§ Your assignment
Give the line containing "always @(posedge q[1] or posedge rst)" again, exactly, along with all later lines of the entries, through the last one.

§ Data to use
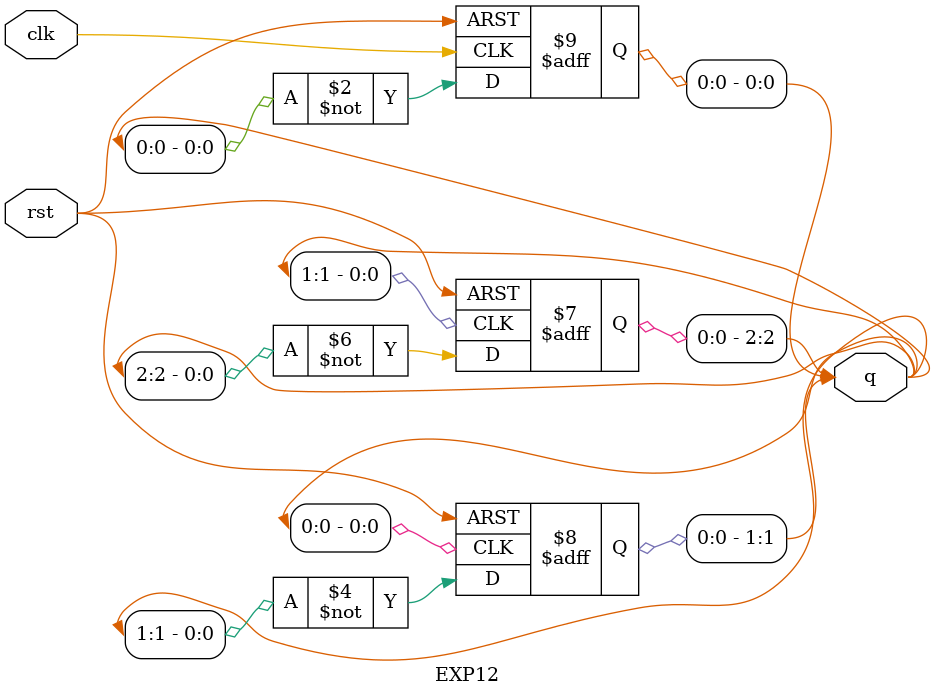
<source format=v>
module EXP12 (
    input  wire clk,      // external clock
    input  wire rst,      // asynchronous reset
    output reg  [2:0] q   // counter output
);

always @(posedge clk or posedge rst)
begin
    if (rst)
        q[0] <= 1'b0;
    else
        q[0] <= ~q[0];     // LSB toggles on every clock
end

always @(posedge q[0] or posedge rst)
begin
    if (rst)
        q[1] <= 1'b0;
    else
        q[1] <= ~q[1];     // toggles on q[0]
end

always @(posedge q[1] or posedge rst)
begin
    if (rst)
        q[2] <= 1'b0;
    else
        q[2] <= ~q[2];     // toggles on q[1]
end

endmodule
</source>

§ Completed task
always @(posedge q[1] or posedge rst)
begin
    if (rst)
        q[2] <= 1'b0;
    else
        q[2] <= ~q[2];     // toggles on q[1]
end

endmodule
</source>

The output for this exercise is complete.